“Who knows?”

And twenty minutes later I wish again I’d just gone home. I feel huge. Plain. Horrendously fuddy-duddy. The salsa music is hot, sultry, sexy, and Olivia and her circle feel it, slim shoulders shaking, amazing toned bodies, in the groove.

I stand at the tall red-and-stainless counter holding my drink, feeling like a Popsicle stick. I don’t really know what to do with salsa music. Or reggae. Or rap. Where I come from,, it’s country or hard rock. Jocks and goat ropers. In Visalia I was exotic, but here I’m just white and self-conscious and uncoordinated.

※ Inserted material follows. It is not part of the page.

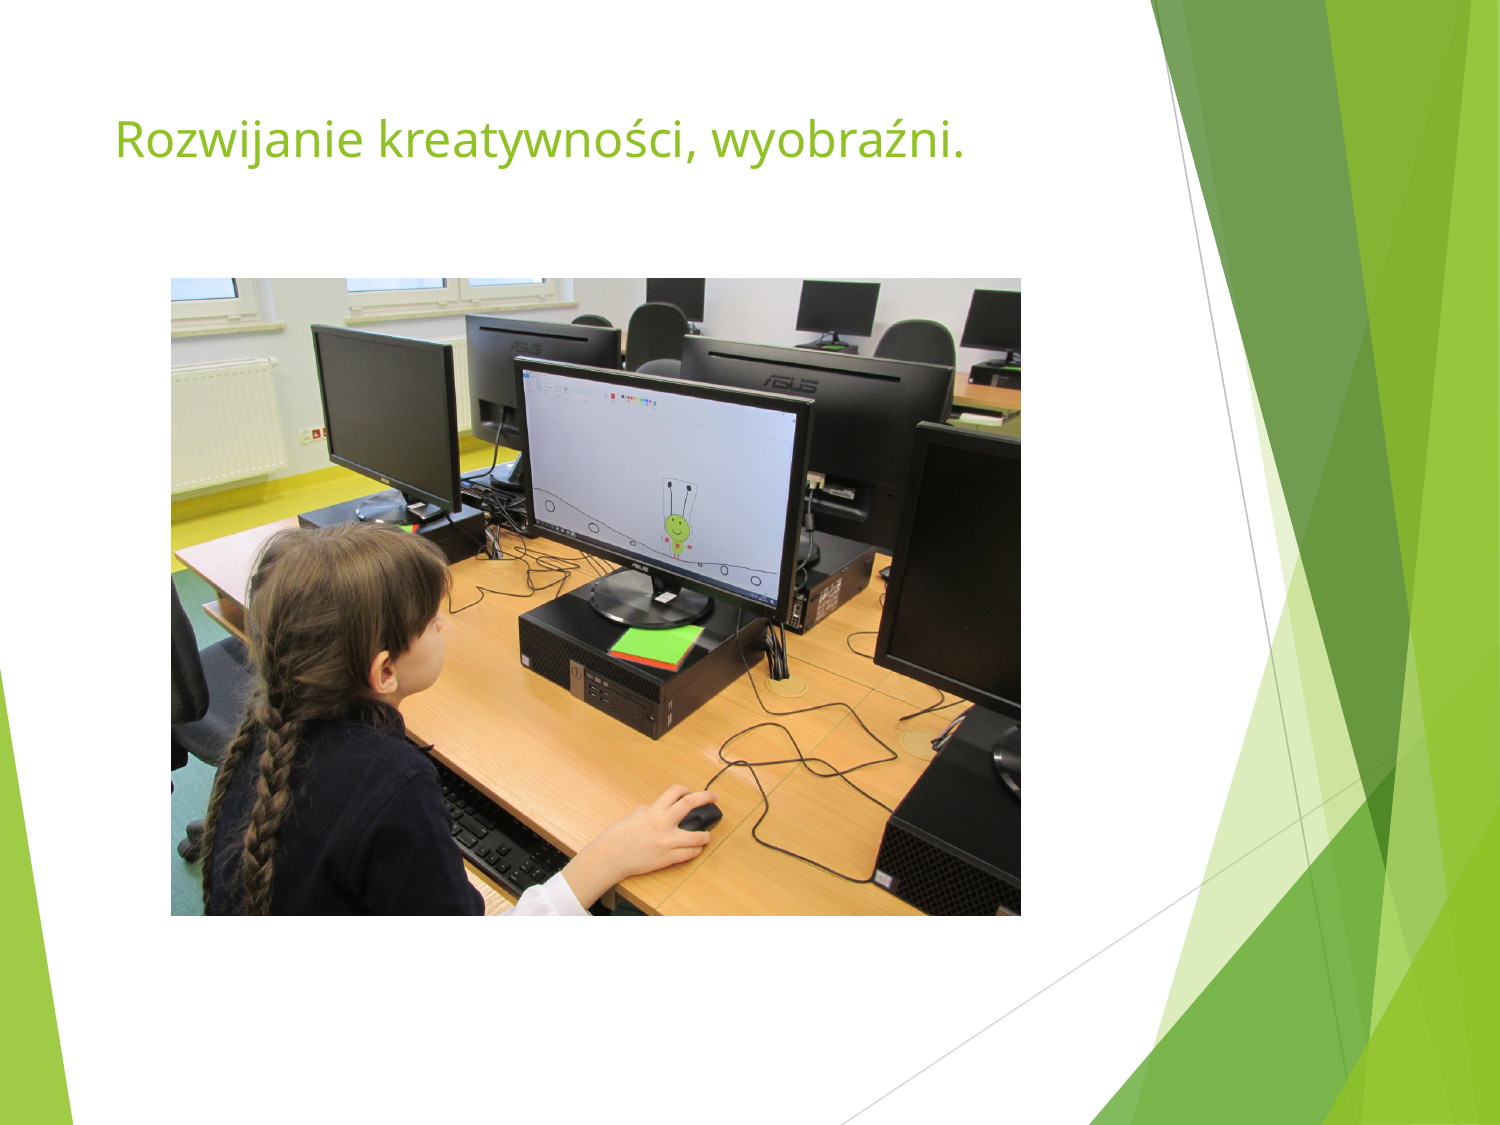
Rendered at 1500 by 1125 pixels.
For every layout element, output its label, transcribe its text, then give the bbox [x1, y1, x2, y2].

Olivia laughs and I glance her way. She’s sparkling, and her laugh still hangs in the. air. Despite the loud music, the raised voices, the speakers thumping, Olivia commands attention, and her dramatic coloring just plays off the crimson-and-ocher-painted walls. Here at the Barrio she looks tall and thin, and as she leans back against the bar stool, even more of her stomach shows.

I hate her.

No. I hate me.

Olivia was right. I am fat. Whenever I stop tucking my shirt in, that means I’m fat. And I’ve given up belts. Another sign of fat. The long, loose skirts—fat.

Fat, fat, fat.

Rejected, dejected. I’m beginning to scare even me.

This has got to stop.

I need my old jeans back. I need the old me. The one who was fun. The one who laughed and didn’t take herself so damn seriously. The one who didn’t spend an entire Saturday in bed reading Oprah Winfrey’s Book Club novels in which every child either drowns or gets abducted, which I read crying and sniffling into my pillow because, while I haven’t drowned or been abducted, I do feel lost. Really lost, and I’m not sure how to find where it is I’m supposed to go.

How pathetic does that sound? Snap out of it, Holly, I say, taking another sip from my icy salt-rimmed margarita. You’re not Hansel or Gretel. Not Snow White, or Belle from Beauty and the Beast. You can’t be lost. You’re an adult.